Тогда, понимая, что они слабы перед силой моих аргументов, они начинают смешно махать своими из жопы растущими ручками и говорят – ну, это всё софистика! Когда они произносят это слово, и у них самих и у всех окружающих (не исключенье и я) в голове всплывает картина из кинофильма «Семнадцать мгновений весны». Штирлиц медленно, но верно вербует пастора Шлага. Пастор Шлаг пытается что-то втирать ему про добро и про справедливость, но бравый штандартенфюрер перебивает его: «Ну... это всё софистика!», мол, хуйня это всё, захлопни пасть, интеллигентный баран, и послушай, что я скажу.
В телевизионных ток-шоу, посвящённых животрепещущим темам (интересно, для кого они являются животрепещущими?), выражаются чуть более корректно. Это делается так. Оппонент со смиренностью судьи, выслушивающего последнее слово осуждённого на смерть обвиняемого, выслушивает говорящего. Только недовольно хмурятся бровки и в презрительной ухмылке ходуном ходит вонючий роток. Наконец приходит время говорить самому. «С одной стороны, я с вами согласен, я вас понимаю и т.д., но с другой...» И тут становится ясно, что для него важна только его, другая, сторона, а та, с которой он якобы согласен, якобы понимает, она именно что «но...». Её нет. Нет никакой другой стороны. Понимал бы он другую, не было бы возражений, не было бы его. И было бы это, наверное, здорово, если б не было людей, которые с одной стороны что-то понимают, а с другой не понимают ни хуя и ни в чём.

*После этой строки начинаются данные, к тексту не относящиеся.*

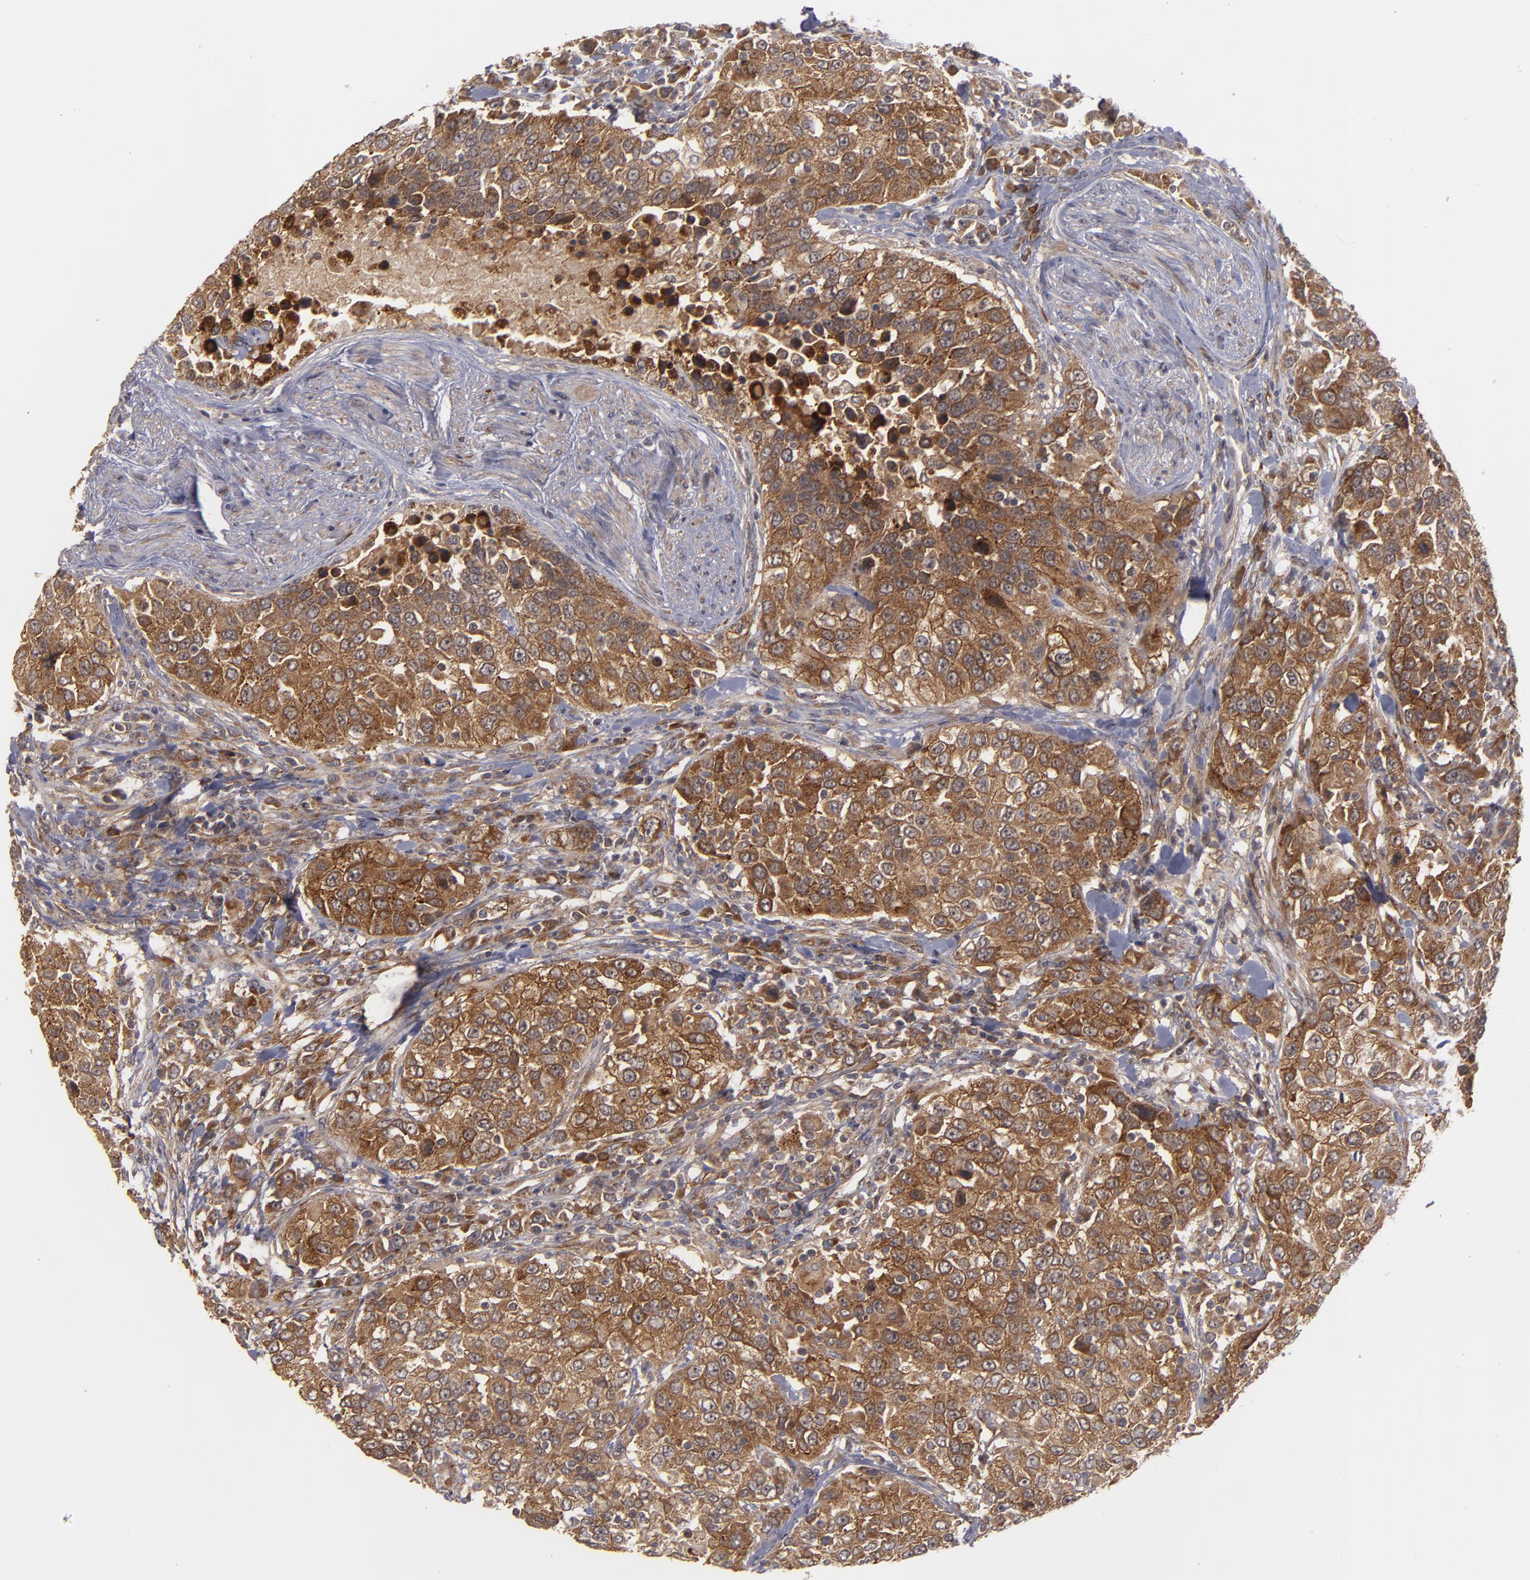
{"staining": {"intensity": "strong", "quantity": ">75%", "location": "cytoplasmic/membranous"}, "tissue": "urothelial cancer", "cell_type": "Tumor cells", "image_type": "cancer", "snomed": [{"axis": "morphology", "description": "Urothelial carcinoma, High grade"}, {"axis": "topography", "description": "Urinary bladder"}], "caption": "Strong cytoplasmic/membranous protein positivity is identified in approximately >75% of tumor cells in urothelial carcinoma (high-grade).", "gene": "BMP6", "patient": {"sex": "female", "age": 80}}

Есть, впрочем, и более деликатные индивиды. Они говорят так: «Я, может быть, в чём-то с тобой и согласен, но, видимо, тут сказывается разница темпераментов» (( 1 1 - b ) Существует легенда, согласно которой, господин Микеланджело своими руками убил некоего юношу, чтобы потом писать с жизненно необходимой ему натуры. И я не вижу в том ничего друного! Но... видимо, тут сказывается разница темпераментов! ).
78.
Рапорт повелителя божественных внутренних ветров, старшего офицера внутренней авиации Максима Скворцова, командира эскадрильи имени Салавата Оливье Скворцова Максима Юрьевича.
По-моему, всё-таки именно 29-го декабря 2000 года у меня вышла книжка «Душа и навыки», куда вошли четыре моих романа, расположенные строго в хронологическом порядке. Мол, путь, блядь. Дзэн, ёбтыть: «Псевдо», «Новые праздники», «Душа и навыки» и «Космос».
Эту довольно увесистую книгу в твёрдой серой обложке издал в своём «Автохтоне» Серёжа Соколовский. Год издания, естественно, был поставлен 2001 – хули там, два дня оставалось до тысячелетия нового! Вообще, это всё очень странная история. Расскажу вкратце, но по порядку.
Сначала в возрасте двадцати двух лет я написал «Псевдо», отчётливо понимая, что это едва ли литература и бесконечно этому радуясь, ибо к тому времени литературу и литературщину успел уже веско возненавидеть. Тем более – современную. Всё ж таки не зря ж на филфаке учился - щи не лаптями хлебаю и по сей день.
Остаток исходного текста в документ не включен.